##### Brano di lettura

La questione energetica
La fornitura di gas naturale non è facilmente fungibile, quindi conta molto da dove proviene e le esportazioni russe potrebbero essere ridotte da Mosca come ritorsione verso le sanzioni. La Germania e l’Italia sono i principali acquirenti europei di gas russo, con la Germania che importa il 55% del suo fabbisogno e l’Italia il 45%. Secondo la ricerca di Eurasia Group, Putin potrebbe potenzialmente chiudere il rubinetto del gas naturale che scorre attraverso l’Ucraina, tagliando circa il 20% della fornitura verso l’Europa e innescando un maggiore shock dei prezzi e potenzialmente un razionamento.
“D’altra parte, il petrolio, il rame e il grano prodotti in grandi quantità dalla Russia sono invece merci fungibili, il che significa che sono facilmente scambiabili in tutto il mondo, quindi, le sanzioni hanno un impatto limitato”, commenta Sebastien Galy. “Ciò che conta, però, è se la Russia modera la produzione di petrolio in un momento come quello attuale in cui la domanda è così forte che l’offerta riesce a malapena a tenere il passo. Tuttavia, per uno o due mesi, nel caso in cui il governo degli Stati Uniti decidesse in tal senso, l’offerta di shale oil potrebbe aumentare controbilanciando la cosa e riequilibrando i prezzi del petrolio”.

##########
##### Elenco dati

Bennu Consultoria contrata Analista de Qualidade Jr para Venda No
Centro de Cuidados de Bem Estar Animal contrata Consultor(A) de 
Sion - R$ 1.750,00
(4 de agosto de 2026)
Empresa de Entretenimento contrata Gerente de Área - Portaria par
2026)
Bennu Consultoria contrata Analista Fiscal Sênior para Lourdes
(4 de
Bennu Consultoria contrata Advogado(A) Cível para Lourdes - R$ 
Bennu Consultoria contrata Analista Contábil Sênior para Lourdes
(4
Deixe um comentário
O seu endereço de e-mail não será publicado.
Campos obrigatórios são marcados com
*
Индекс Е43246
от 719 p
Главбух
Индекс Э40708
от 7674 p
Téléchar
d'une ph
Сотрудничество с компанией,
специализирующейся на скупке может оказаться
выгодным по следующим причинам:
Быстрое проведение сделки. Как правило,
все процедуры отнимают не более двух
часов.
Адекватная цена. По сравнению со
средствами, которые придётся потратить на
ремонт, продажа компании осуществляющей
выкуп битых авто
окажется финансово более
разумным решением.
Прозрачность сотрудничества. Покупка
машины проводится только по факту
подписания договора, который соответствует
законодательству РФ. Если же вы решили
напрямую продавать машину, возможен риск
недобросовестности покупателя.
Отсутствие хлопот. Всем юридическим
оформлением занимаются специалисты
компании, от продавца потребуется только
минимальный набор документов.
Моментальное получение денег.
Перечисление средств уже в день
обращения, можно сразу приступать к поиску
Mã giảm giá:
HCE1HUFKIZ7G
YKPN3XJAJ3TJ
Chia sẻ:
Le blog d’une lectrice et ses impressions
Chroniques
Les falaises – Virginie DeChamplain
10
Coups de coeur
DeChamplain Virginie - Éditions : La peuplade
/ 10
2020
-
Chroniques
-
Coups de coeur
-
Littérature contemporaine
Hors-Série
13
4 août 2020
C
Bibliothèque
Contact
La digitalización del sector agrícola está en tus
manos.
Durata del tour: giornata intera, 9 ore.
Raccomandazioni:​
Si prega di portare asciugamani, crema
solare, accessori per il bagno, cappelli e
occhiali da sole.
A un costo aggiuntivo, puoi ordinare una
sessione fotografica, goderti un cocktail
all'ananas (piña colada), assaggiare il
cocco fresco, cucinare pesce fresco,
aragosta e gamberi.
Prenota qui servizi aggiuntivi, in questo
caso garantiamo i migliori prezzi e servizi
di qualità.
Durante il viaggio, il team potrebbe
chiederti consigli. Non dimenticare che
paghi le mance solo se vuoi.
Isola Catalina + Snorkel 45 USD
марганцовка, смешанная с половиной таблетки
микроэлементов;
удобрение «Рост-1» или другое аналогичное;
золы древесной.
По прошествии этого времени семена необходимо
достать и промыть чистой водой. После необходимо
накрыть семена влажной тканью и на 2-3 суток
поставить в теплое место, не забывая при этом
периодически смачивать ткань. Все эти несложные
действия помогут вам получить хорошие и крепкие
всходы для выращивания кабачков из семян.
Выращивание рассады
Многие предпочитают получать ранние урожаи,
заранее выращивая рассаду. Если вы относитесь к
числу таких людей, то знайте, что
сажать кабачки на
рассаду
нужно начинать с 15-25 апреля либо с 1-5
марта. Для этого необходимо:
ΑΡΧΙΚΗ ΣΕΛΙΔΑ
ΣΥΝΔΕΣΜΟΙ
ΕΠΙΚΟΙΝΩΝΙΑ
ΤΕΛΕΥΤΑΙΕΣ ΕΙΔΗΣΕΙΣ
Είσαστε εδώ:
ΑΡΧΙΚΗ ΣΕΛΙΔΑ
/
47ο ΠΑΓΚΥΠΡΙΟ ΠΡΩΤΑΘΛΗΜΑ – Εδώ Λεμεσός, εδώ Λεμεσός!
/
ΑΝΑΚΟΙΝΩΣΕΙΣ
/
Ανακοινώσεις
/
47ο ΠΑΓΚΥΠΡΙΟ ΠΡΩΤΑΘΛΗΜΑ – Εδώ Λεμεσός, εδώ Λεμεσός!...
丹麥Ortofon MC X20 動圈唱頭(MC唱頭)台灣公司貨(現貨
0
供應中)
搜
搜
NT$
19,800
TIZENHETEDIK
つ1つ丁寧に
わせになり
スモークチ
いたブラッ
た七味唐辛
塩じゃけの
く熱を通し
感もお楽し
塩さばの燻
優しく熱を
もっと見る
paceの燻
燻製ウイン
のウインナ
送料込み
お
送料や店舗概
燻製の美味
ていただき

##########
##### Elenco dati

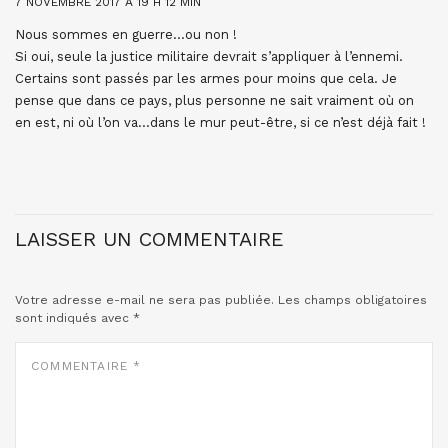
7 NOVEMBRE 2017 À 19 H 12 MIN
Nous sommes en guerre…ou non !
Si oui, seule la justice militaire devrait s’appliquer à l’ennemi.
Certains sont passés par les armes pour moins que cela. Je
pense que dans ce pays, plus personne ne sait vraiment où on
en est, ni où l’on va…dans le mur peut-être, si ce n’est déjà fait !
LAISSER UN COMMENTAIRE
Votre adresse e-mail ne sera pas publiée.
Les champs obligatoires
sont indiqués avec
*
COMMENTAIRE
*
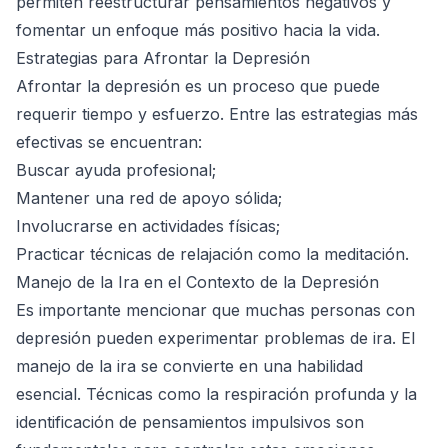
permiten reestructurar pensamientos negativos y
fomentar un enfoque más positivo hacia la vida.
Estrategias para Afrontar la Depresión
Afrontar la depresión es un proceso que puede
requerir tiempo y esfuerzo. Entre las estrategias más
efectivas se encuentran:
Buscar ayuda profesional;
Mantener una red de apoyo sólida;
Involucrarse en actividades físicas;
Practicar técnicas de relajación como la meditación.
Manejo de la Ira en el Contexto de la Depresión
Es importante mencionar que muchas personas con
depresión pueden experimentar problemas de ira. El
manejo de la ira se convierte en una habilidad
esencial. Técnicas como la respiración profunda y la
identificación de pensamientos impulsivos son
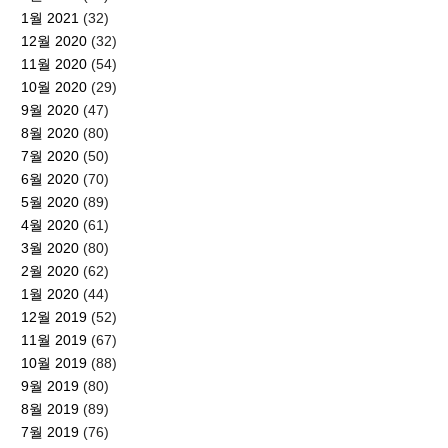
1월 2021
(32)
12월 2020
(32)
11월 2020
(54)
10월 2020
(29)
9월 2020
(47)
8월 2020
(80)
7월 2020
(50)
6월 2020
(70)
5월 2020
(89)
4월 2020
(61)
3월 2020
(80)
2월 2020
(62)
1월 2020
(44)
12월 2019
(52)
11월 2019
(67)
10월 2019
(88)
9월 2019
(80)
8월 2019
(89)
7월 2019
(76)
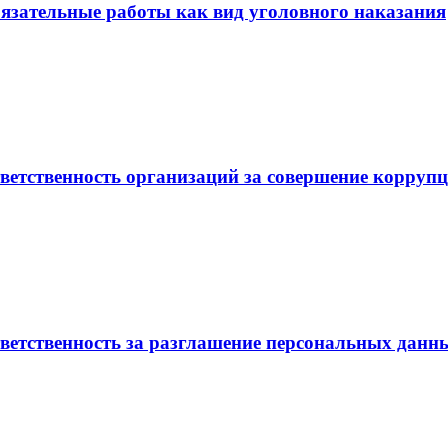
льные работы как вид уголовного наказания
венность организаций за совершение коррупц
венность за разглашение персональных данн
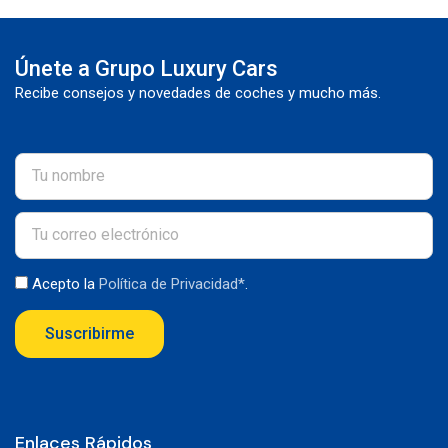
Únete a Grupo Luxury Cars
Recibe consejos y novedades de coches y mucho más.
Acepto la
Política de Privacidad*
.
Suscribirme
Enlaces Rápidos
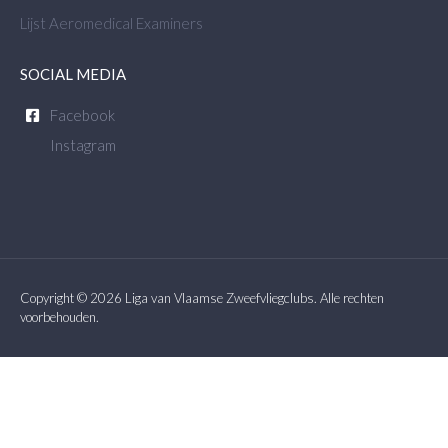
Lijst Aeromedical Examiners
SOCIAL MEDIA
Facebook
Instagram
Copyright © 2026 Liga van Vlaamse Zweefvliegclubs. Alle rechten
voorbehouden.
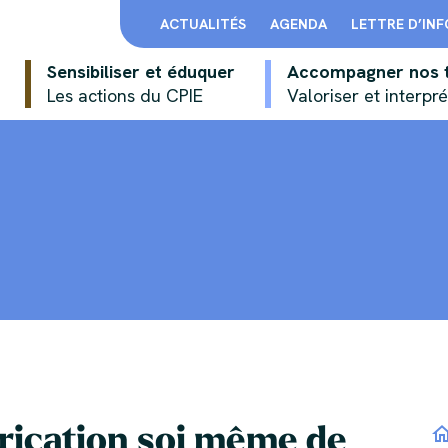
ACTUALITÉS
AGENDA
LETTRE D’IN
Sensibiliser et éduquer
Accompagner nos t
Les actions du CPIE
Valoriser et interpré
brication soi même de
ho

##########

Riscrivi il passo del brano sulla questione energetica che comincia con "La questione energetica" e prosegue fino a "potenzialmente un razionamento.", scambiando "Germania" con "Francia". Le voci provengono da una fonte diversa dal brano.

• Risultato:
La questione energetica
La fornitura di gas naturale non è facilmente fungibile, quindi conta molto da dove proviene e le esportazioni russe potrebbero essere ridotte da Mosca come ritorsione verso le sanzioni. La Francia e l’Italia sono i principali acquirenti europei di gas russo, con la Francia che importa il 55% del suo fabbisogno e l’Italia il 45%. Secondo la ricerca di Eurasia Group, Putin potrebbe potenzialmente chiudere il rubinetto del gas naturale che scorre attraverso l’Ucraina, tagliando circa il 20% della fornitura verso l’Europa e innescando un maggiore shock dei prezzi e potenzialmente un razionamento.